Dataset entries:
++++

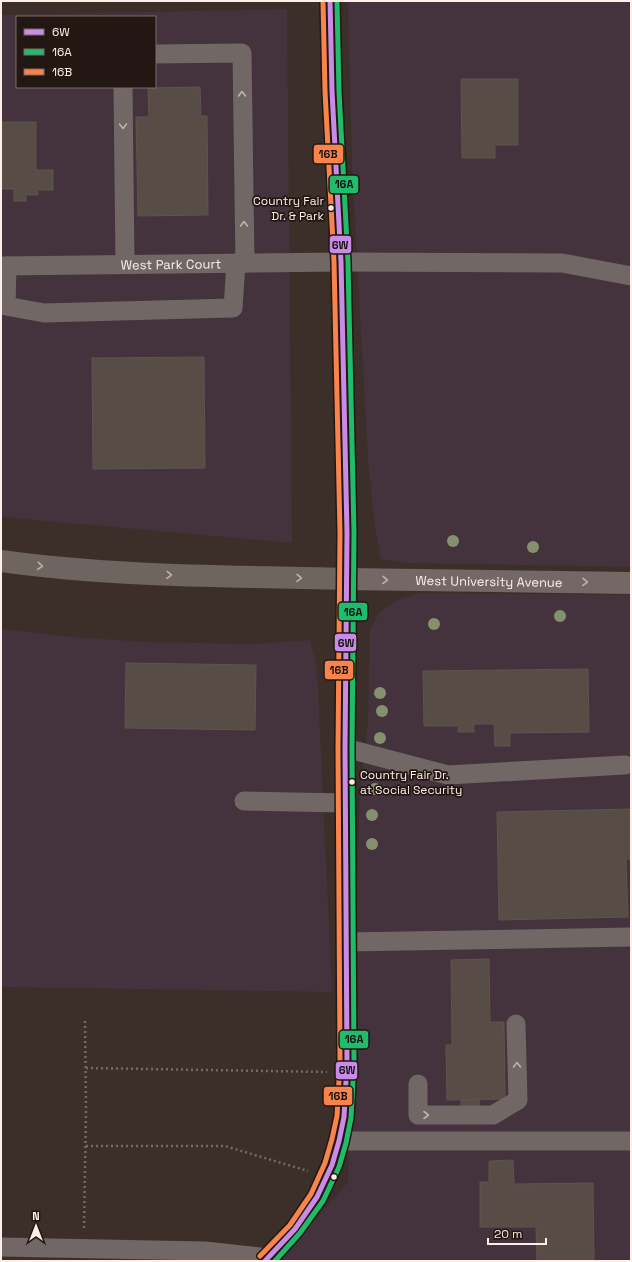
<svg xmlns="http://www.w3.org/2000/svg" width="632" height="1262" font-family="'Space Grotesk',sans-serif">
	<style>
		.commercial { fill: #44333c; fill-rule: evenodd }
		.building { fill: #574c46; stroke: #5f544e }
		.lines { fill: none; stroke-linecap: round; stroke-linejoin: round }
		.path { stroke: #736a67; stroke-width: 2.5; stroke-dasharray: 2 3; stroke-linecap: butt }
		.minor { stroke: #716866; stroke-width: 19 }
		.major { stroke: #736865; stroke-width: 22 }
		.highway { stroke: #6f6560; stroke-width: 22 }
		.bus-1-casing { stroke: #221712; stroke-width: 8 }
		.bus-2-casing { stroke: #221712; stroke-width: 8 }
		.bus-3-casing { stroke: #221712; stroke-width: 8 }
		.bus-1 { stroke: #ca8be6; stroke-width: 5 }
		.bus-2 { stroke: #20bc6c; stroke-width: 5 }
		.bus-3 { stroke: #f8844c; stroke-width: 5 }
		.tree { fill: #84906e }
		.oneway { stroke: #bfb2ad }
		.oneway2 { stroke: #beb0aa }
		.oneway3 { stroke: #bfb2ac }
		.bus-dot { fill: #feeee7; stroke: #221712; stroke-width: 1.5 }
		.labels { text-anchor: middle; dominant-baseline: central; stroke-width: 3.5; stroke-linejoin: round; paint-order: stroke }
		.bus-label { font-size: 12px; fill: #feeee7; stroke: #221712; text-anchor: end }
		.street-label { font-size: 13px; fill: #feeee7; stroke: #221712 }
		.line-badge { stroke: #221712; stroke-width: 1.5 }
		.pale-badge-label { font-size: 11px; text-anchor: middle; font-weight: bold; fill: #111 }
	</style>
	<rect width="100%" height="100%" fill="#3c2f29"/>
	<path class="commercial" d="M348,1H631V567L408,563L381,559L379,550L375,527L368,458L352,167Z
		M287,9L292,543L1,517V15ZM17,17H155V87H17Z
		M420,593L631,595V1261H278L348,1182L360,789L368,722L370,630L380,612L399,599Z
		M1,629L72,637L146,642L254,644L310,640L317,668L332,992L1,987Z"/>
	<path class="building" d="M461,79H518V145H495V158H462Z
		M200,87L201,116H207L208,215L138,216L136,117H149L148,88Z
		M2,122H36V170H53V190H38V195H26V201H14V189H2Z
		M204,357L205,468L93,469L92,358Z
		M126,663L256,665L255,730L125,728Z
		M588,669L589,732L510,733V746H495L494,724H474V732H458V726H424L423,671Z
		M631,809V859H626L628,917L499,920L497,812Z
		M489,959L490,1022H504L505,1099L447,1100L446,1045H452L451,960Z
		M479,1099L480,1123L461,1124V1100Z
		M513,1160L514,1184L593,1183L594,1261H537L536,1227H480V1182H489V1161Z"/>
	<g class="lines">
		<path class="path" d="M86,1068L327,1072
			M86,1146H225L308,1171
			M84,1228L86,1111L85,1020"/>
		<g class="minor">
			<path d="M155,54L242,53L245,263"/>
			<path d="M123,87L125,264"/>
			<path id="s1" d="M1,266L341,262L562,263L631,276"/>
			<path d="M7,266L6,306L44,313L233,308L236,263"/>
			<path d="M345,748L448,775L625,765"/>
			<path d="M244,801L346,803"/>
			<path d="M347,942L631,937"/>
			<path d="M418,1084V1115H493L518,1100L516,1024"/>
			<path d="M339,1141H631"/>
			<path d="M1,1247L205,1251L269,1258"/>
			<path d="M265,1261L295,1229L317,1197L332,1165L339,1141L344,1117L347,1063L345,748L347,533L345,410L341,262L332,91L330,1"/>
		</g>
		<path class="major" id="s2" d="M346,579L631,583"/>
		<path class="highway" d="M1,561C115,577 231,576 346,579"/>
		<defs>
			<path id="bus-1" d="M265,1261L295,1229L317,1197L332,1165L339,1141L344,1117L347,1063L345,748L347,533L341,262L332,91L330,1"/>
			<path id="bus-2" d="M275,1261L300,1233L323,1201L339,1167L346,1143L351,1118L354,1063L352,748L354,533L348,262L339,91L337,1"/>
			<path id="bus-3" d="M260,1256L290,1225L311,1194L325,1163L332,1139L337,1116L340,1063L338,748L340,533L334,262L325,91L323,1"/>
		</defs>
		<use href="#bus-1" class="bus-1-casing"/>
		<use href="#bus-2" class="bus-2-casing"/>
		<use href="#bus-3" class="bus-3-casing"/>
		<use href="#bus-1" class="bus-1"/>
		<use href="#bus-2" class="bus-2"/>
		<use href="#bus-3" class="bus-3"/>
	</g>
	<g class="tree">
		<circle cx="453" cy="541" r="6"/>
		<circle cx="533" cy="547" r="6"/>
		<circle cx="560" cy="616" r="6"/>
		<circle cx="434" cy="624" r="6"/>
		<circle cx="380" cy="693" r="6"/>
		<circle cx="382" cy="711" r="6"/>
		<circle cx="380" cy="738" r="6"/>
		<circle cx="375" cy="789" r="6"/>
		<circle cx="372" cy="815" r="6"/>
		<circle cx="372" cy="844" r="6"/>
	</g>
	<defs><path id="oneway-chevron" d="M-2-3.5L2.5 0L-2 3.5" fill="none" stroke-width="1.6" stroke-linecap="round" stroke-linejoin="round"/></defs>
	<g class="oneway">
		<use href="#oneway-chevron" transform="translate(242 94) rotate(-91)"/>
		<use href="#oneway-chevron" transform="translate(123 126) rotate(89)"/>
		<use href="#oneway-chevron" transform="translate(244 224) rotate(-91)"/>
		<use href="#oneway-chevron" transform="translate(517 1065) rotate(-91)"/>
		<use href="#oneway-chevron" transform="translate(426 1115)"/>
	</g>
	<g class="oneway2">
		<use href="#oneway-chevron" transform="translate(40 566) rotate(5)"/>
		<use href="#oneway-chevron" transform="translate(169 575) rotate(3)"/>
		<use href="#oneway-chevron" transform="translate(299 578) rotate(1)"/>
	</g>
	<g class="oneway3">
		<use href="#oneway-chevron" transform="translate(385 580) rotate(1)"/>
		<use href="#oneway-chevron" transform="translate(585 582) rotate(1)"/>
	</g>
	<g class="bus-dot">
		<circle cx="331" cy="208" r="3.5"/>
		<circle cx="352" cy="782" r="3.5"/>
		<circle cx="334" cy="1177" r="3.5"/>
	</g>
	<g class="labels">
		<g class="bus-label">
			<text x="324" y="201">Country Fair<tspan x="324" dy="15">Dr. &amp; Park</tspan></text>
			<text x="360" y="775" text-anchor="start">Country Fair Dr.<tspan x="360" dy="15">at Social Security</tspan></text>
		</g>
		<g class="street-label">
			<text stroke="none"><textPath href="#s1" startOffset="170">West Park Court</textPath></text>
			<text stroke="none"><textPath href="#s2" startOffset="143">West University Avenue</textPath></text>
		</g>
	</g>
	<g class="line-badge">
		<rect x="313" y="144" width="31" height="20" rx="4" fill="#f8844c"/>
		<rect x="329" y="175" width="30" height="19" rx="4" fill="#20bc6c"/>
		<rect x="329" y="235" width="23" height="19" rx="4" fill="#ca8be6"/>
		<rect x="338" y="602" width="30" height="19" rx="4" fill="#20bc6c"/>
		<rect x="334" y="633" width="23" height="19" rx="4" fill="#ca8be6"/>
		<rect x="324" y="660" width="30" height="20" rx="4" fill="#f8844c"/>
		<rect x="339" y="1030" width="30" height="19" rx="4" fill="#20bc6c"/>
		<rect x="335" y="1061" width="23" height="19" rx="4" fill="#ca8be6"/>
		<rect x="323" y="1086" width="30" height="20" rx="4" fill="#f8844c"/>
	</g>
	<g class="pale-badge-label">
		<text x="328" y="158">16B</text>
		<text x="344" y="188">16A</text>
		<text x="340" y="249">6W</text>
		<text x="353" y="616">16A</text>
		<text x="346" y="647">6W</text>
		<text x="339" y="674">16B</text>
		<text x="354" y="1043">16A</text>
		<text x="347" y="1074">6W</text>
		<text x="338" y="1100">16B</text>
	</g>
	<rect width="632" height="1262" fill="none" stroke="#feeee7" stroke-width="4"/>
	<rect x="16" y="16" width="140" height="72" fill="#221712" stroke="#7a6d67"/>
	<rect x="24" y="29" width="20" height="6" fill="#ca8be6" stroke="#7a6d67"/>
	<text x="52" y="36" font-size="12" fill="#feeee7">6W</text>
	<rect x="24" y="49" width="20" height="6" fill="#20bc6c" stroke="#7a6d67"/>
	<text x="52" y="56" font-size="12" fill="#feeee7">16A</text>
	<rect x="24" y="69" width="20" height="6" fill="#f8844c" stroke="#7a6d67"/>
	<text x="52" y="76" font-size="12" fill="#feeee7">16B</text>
	<g transform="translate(36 1226)" stroke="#221712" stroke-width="3" paint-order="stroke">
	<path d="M0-3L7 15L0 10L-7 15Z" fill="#feeee7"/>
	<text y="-6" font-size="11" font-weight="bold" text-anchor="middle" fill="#feeee7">N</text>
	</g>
	<path d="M488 1238v6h58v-6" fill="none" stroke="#feeee7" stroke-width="2"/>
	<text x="494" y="1238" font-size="12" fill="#feeee7" stroke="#221712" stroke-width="3" paint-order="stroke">20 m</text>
</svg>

++++

# Exercise
Each line with the word "lines" in the records above belongs in the result; copy all of them.

# Response
		.lines { fill: none; stroke-linecap: round; stroke-linejoin: round }
	<g class="lines">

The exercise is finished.